Darüber hinaus stehen grundsätzlich der Polizei die Befugnisse der Nachrichtendienste nicht zu und umgekehrt. Dies auch deshalb nicht, weil Maßnahmen der Geheimdienste nicht an das Legalitätsprinzip gebunden sind und auch keiner richterlichen Kontrolle, etwa in Form des Erfordernisses einer entsprechenden vorherigen Genehmigung durch ein Gericht, wie es bei grundrechtsrelevanten strafprozessualen Massnahmen der Fall ist, unterliegen.

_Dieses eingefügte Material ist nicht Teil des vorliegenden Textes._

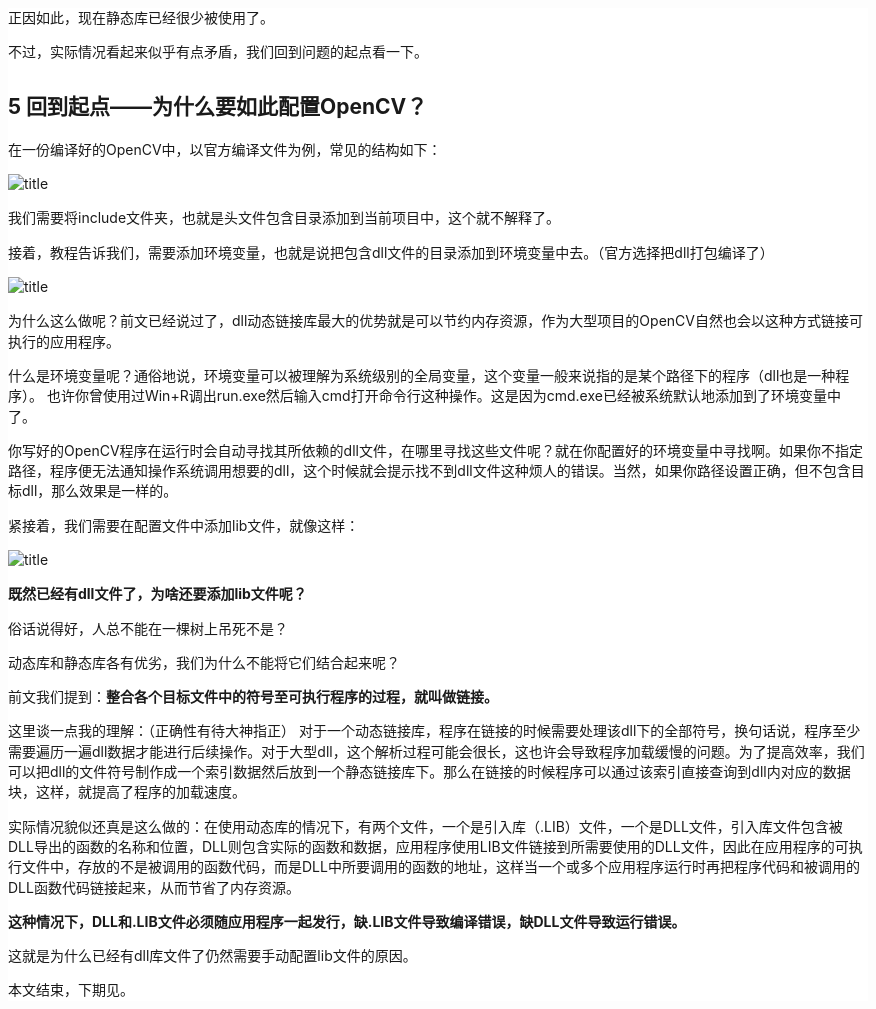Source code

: 正因如此，现在静态库已经很少被使用了。

不过，实际情况看起来似乎有点矛盾，我们回到问题的起点看一下。

## 5 回到起点——为什么要如此配置OpenCV？

在一份编译好的OpenCV中，以官方编译文件为例，常见的结构如下：

![title](https://raw.githubusercontent.com/excellentcx/GitNote-Images/master/GitNote_Images/2019/04/30/OpenCV%E4%B8%BB%E7%9B%AE%E5%BD%95-1556611350997.png)

我们需要将include文件夹，也就是头文件包含目录添加到当前项目中，这个就不解释了。

接着，教程告诉我们，需要添加环境变量，也就是说把包含dll文件的目录添加到环境变量中去。（官方选择把dll打包编译了）

![title](https://raw.githubusercontent.com/excellentcx/GitNote-Images/master/GitNote_Images/2019/04/30/%E7%8E%AF%E5%A2%83%E5%8F%98%E9%87%8F-1556611331846.png)

为什么这么做呢？前文已经说过了，dll动态链接库最大的优势就是可以节约内存资源，作为大型项目的OpenCV自然也会以这种方式链接可执行的应用程序。

什么是环境变量呢？通俗地说，环境变量可以被理解为系统级别的全局变量，这个变量一般来说指的是某个路径下的程序（dll也是一种程序）。
也许你曾使用过Win+R调出run.exe然后输入cmd打开命令行这种操作。这是因为cmd.exe已经被系统默认地添加到了环境变量中了。

你写好的OpenCV程序在运行时会自动寻找其所依赖的dll文件，在哪里寻找这些文件呢？就在你配置好的环境变量中寻找啊。如果你不指定路径，程序便无法通知操作系统调用想要的dll，这个时候就会提示找不到dll文件这种烦人的错误。当然，如果你路径设置正确，但不包含目标dll，那么效果是一样的。

紧接着，我们需要在配置文件中添加lib文件，就像这样：

![title](https://raw.githubusercontent.com/excellentcx/GitNote-Images/master/GitNote_Images/2019/04/30/%E6%B7%BB%E5%8A%A0lib-1556611359981.png)

**既然已经有dll文件了，为啥还要添加lib文件呢？**

俗话说得好，人总不能在一棵树上吊死不是？

动态库和静态库各有优劣，我们为什么不能将它们结合起来呢？

前文我们提到：**整合各个目标文件中的符号至可执行程序的过程，就叫做链接。**

这里谈一点我的理解：（正确性有待大神指正）
对于一个动态链接库，程序在链接的时候需要处理该dll下的全部符号，换句话说，程序至少需要遍历一遍dll数据才能进行后续操作。对于大型dll，这个解析过程可能会很长，这也许会导致程序加载缓慢的问题。为了提高效率，我们可以把dll的文件符号制作成一个索引数据然后放到一个静态链接库下。那么在链接的时候程序可以通过该索引直接查询到dll内对应的数据块，这样，就提高了程序的加载速度。

实际情况貌似还真是这么做的：在使用动态库的情况下，有两个文件，一个是引入库（.LIB）文件，一个是DLL文件，引入库文件包含被DLL导出的函数的名称和位置，DLL则包含实际的函数和数据，应用程序使用LIB文件链接到所需要使用的DLL文件，因此在应用程序的可执行文件中，存放的不是被调用的函数代码，而是DLL中所要调用的函数的地址，这样当一个或多个应用程序运行时再把程序代码和被调用的DLL函数代码链接起来，从而节省了内存资源。

**这种情况下，DLL和.LIB文件必须随应用程序一起发行，缺.LIB文件导致编译错误，缺DLL文件导致运行错误。**

这就是为什么已经有dll库文件了仍然需要手动配置lib文件的原因。

本文结束，下期见。
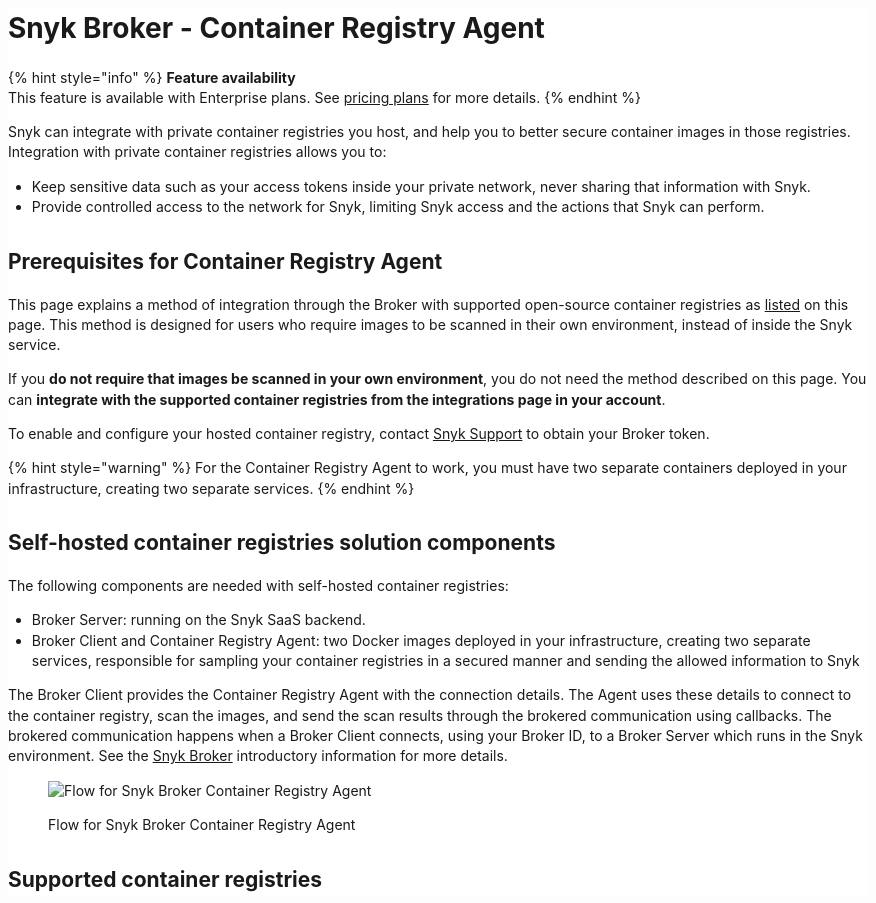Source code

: # Snyk Broker - Container Registry Agent

{% hint style="info" %}
**Feature availability**\
This feature is available with Enterprise plans. See [pricing plans](https://snyk.io/plans/) for more details.
{% endhint %}

Snyk can integrate with private container registries you host, and help you to better secure container images in those registries. Integration with private container registries allows you to:

* Keep sensitive data such as your access tokens inside your private network, never sharing that information with Snyk.
* Provide controlled access to the network for Snyk, limiting Snyk access and the actions that Snyk can perform.

## Prerequisites for Container Registry Agent

This page explains a method of integration through the Broker with supported open-source container registries as [listed](./#supported-container-registries) on this page. This method is designed for users who require images to be scanned in their own environment, instead of inside the Snyk service.

If you **do not require that images be scanned in your own environment**, you do not need the method described on this page. You can **integrate with the supported container registries from the integrations page in your account**.

To enable and configure your hosted container registry, contact [Snyk Support](https://support.snyk.io/hc/en-us) to obtain your Broker token.

{% hint style="warning" %}
For the Container Registry Agent to work, you must have two separate containers deployed in your infrastructure, creating two separate services.
{% endhint %}

## **Self-hosted container registries solution components**

The following components are needed with self-hosted container registries:

* Broker Server: running on the Snyk SaaS backend.
* Broker Client and Container Registry Agent: two Docker images deployed in your infrastructure, creating two separate services, responsible for sampling your container registries in a secured manner and sending the allowed information to Snyk

The Broker Client provides the Container Registry Agent with the connection details. The Agent uses these details to connect to the container registry, scan the images, and send the scan results through the brokered communication using callbacks. The brokered communication happens when a Broker Client connects, using your Broker ID, to a Broker Server which runs in the Snyk environment. See the [Snyk Broker](../) introductory information for more details.

<figure><img src="../../../.gitbook/assets/mceclip0-8-.png" alt="Flow for Snyk Broker Container Registry Agent"><figcaption><p>Flow for Snyk Broker Container Registry Agent</p></figcaption></figure>

## **Supported container registries**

Die Nachrichtendienste sammeln Informationen, ohne auf eine richterliche Genehmigung – wie etwa die ordentliche Polizei bei der Überwachung des Fernmeldeverkehrs – angewiesen zu sein.

Dies gilt erst Recht für Informationen ausländischer Nachrichtendienste.

Die Verwertung derartiger – auch grenzüberschreitend gewonnener – Erkenntnisse aus der Schattenwelt der Nachrichtendienste höhlt daher die gesetzliche Regelungskonzeption der Strafprozessordnung aus und stellt den Betroffenen insoweit gänzlich schutzlos. Dies führt im Zusammenspiel mit den bereits genannten weiteren Besonderheiten und dem bekannten Ungleichgewicht in diesem Bereich zwischen den Ressourcen der Strafverfolgungsbehörden und der Verteidigung im Ergebnis dazu, dass Verfahren nach § 129b StGB aus Sicht des Betroffenen bereits im Ansatz strukturell unfair sind und daher nicht mit Art. 6 EMRK (Grundsatz des fairen Verfahrens) in Einklang stehen. Das Ungleichgewicht zwischen dem staatlichen Verfolgungsanspruch auf der einen und den Rechten des Beschuldigten und seiner Verteidigung auf der anderen Seite tritt hier offen zu Tage.

Eine engagierte Verteidigung muss die vorstehenden Gesichtspunkte daher zur Durchsetzung der Rechte des – überdies in der Regel unter verschärften Bedingungen inhaftierten – Betroffenen unermüdlich im Verfahren thematisieren und beanstanden. Der Rechtsstaat läuft hier zudem Gefahr unglaubwürdig zu werden und sich seiner eigenen Werte zu entledigen. Im Recht heiligt der Zweck nicht die Mittel.